Menu: Roasted Wild Turkey, Mashed Potatoes & Homemade Gravy, Cornbread & Wild Rice Stuffing, Corn on the Cob.
Ummm...Sounds so good doesn't it? Well, let's "talk turkey".
One year I had the privilege to be involved in a very unique experience. It was a first for all of us. The first wild turkey my boyfriend, Kevin had shot, a new stuffing recipe, the first crop of corn of the year in the stores. I should have expected...something.
I received the call at work. "Go get Josh," Kevin said excitedly, "I shot a turkey. He can help me clean it." I should have known I was in trouble when we first got there. There lay the poor little gobbler-headless. While my son and Kevin admired the poor creature and discussed the excellent hunting techniques involved in the kill, I wandered a little ways off. I'm not a hunter, and even though I have been around hunters most of my life, I still don't feel very comfortable actually "meeting" my next meal.
While I was browsing through the trees, I spotted something blue lying in the leaves a few feet away. "Oh good," I thought, "Bluejay feathers." I walked over, bent down to pick up...the turkey's head. "EEEyoo", I cried. Then I looked around to make sure no one had noticed. I non-chalantly walked back over to the guys and pretended to admire the turkey.
Okay, now came the part where we had to figure out how to clean it. Well, obviously first we had to get the feathers off. What followed next was a 10 minute discussion on how to do just that. Josh, Kevin and I all had different ideas, so we did the adult thing...called my grandma. Grandma told us to dunk the turkey in boiling water and the feathers would come right out. She was right, they did, all over my clothes, the table, Josh, Kevin, the cats... Then the wind decided to kick up and help us out by blowing the rest of the feathers all over the place. Hopefully the neighbors didn't notice the feathers in their trees.
We got that step done and Kevin had the honor of removing all the lovely things inside a turkey. No, they aren't in a neat little white bag like the ones in the store. He was "game" about it and with alot of "This is disgusting" from Josh, and a few "Don't you ever shoot another turkey!" from me, we cleaned it up, rinsed it off and I took it home to put into my freezer until Sunday. We planned a real nice dinner with Kevin and I, his son Chalan and my son Josh.
Picture this...a log cabin in the woods on a sunny afternoon. The turkey is cooking.... it smells so-o-o good. The corn is bubbling away on the stove, the potatoes are mashed and waiting for the gravy. Absolute perfection, right? It should have been....
We finished up the details of the meal and while Kevin carved the turkey, I made the gravy (only a little lumpy) and we sat down to dinner. We all helped ourselves to the food and dug in to eat.

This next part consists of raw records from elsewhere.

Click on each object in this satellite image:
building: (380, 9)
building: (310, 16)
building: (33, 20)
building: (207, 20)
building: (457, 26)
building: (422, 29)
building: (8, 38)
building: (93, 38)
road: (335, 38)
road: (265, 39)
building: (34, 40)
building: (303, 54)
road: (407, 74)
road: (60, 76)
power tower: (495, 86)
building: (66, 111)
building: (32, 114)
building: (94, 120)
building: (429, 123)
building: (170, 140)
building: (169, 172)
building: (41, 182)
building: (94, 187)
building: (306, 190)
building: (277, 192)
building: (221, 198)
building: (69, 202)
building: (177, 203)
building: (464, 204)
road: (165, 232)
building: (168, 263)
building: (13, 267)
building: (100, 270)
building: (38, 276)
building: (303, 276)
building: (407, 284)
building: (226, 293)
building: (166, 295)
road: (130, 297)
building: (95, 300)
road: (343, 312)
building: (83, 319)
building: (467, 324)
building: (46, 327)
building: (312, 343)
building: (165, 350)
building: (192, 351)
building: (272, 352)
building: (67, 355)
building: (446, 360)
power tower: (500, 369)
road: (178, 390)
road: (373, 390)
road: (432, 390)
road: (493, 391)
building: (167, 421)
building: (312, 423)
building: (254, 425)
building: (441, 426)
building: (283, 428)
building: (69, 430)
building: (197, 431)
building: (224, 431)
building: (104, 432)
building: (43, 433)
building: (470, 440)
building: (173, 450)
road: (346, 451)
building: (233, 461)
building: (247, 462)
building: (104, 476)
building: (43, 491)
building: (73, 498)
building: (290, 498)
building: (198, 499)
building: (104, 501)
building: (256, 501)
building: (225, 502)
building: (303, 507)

Remember, this was our first taste of wild turkey. It was good, similar to tame turkey, but a little "wilder" tasting. I buttered my corn and took a big bite. I love corn, and we all know how wonderful that first ear of corn tastes. I looked over at Kevin with a smile in my eyes, the corncob in my mouth and he said with a grin..."You have a worm on your corn." I suppose Chalan really didn't mind the corn I spit at him. I'm just thankful that it was a whole worm.
Being the good sport I am, I just threw that cob away and bravely took another one. I checked this one really really well. With the worm memory still kind of fresh, I took a bite of the mashed potatoes. Musty. I had just bought them the day before! What was this, a jinxed meal?? Well, with all that to contend with, we finished up eating, complimented the cook (which wasn't me) and that should be the end of the story. Wrong.
Kevin was slicing off some more breast meat to send home with Chalan, when he called me over. "Do you know what this is?" he asked. It was some dark jelly looking stuff near the breast. "I have no idea", I said, "just don't cut into it." We didn't know, maybe it was supposed to be there.
The next day I received a phone call at my office from the turkey hunter himself, laughing hysterically. At first he wouldn't tell me what was so funny. "You know that jelly-looking stuff we found in the turkey?" he asked. "Yes...." I said hesitantly, with this funny feeling in my stomach. I should have known I was in trouble by this time, but being the optimist I am, I let him go on. "It was full of... " more hysterical laughter, "parts of grasshoppers, little red berries and grass." "Oh..." I said, "Grasshoppers??? Parts???" Flashbacks of the worm danced through my head.
By this point I was laughing. None of us had thought to remove the gizzard when we cleaned the turkey. How were we to know??? I suppose my grandma thought one of us dummies would have had sense enough to take it out.
Menu: Roasted Wild Turkey garnished with Grasshoppers and Berries, Cornbread & Wild Rice Stuffing, Musty Mashed Potatoes with Home-made Lumpy Gravy, Corn on the Cob with Freshly Boiled Worms.
Well, at least the poor turkey had his last meal ...and the last laugh.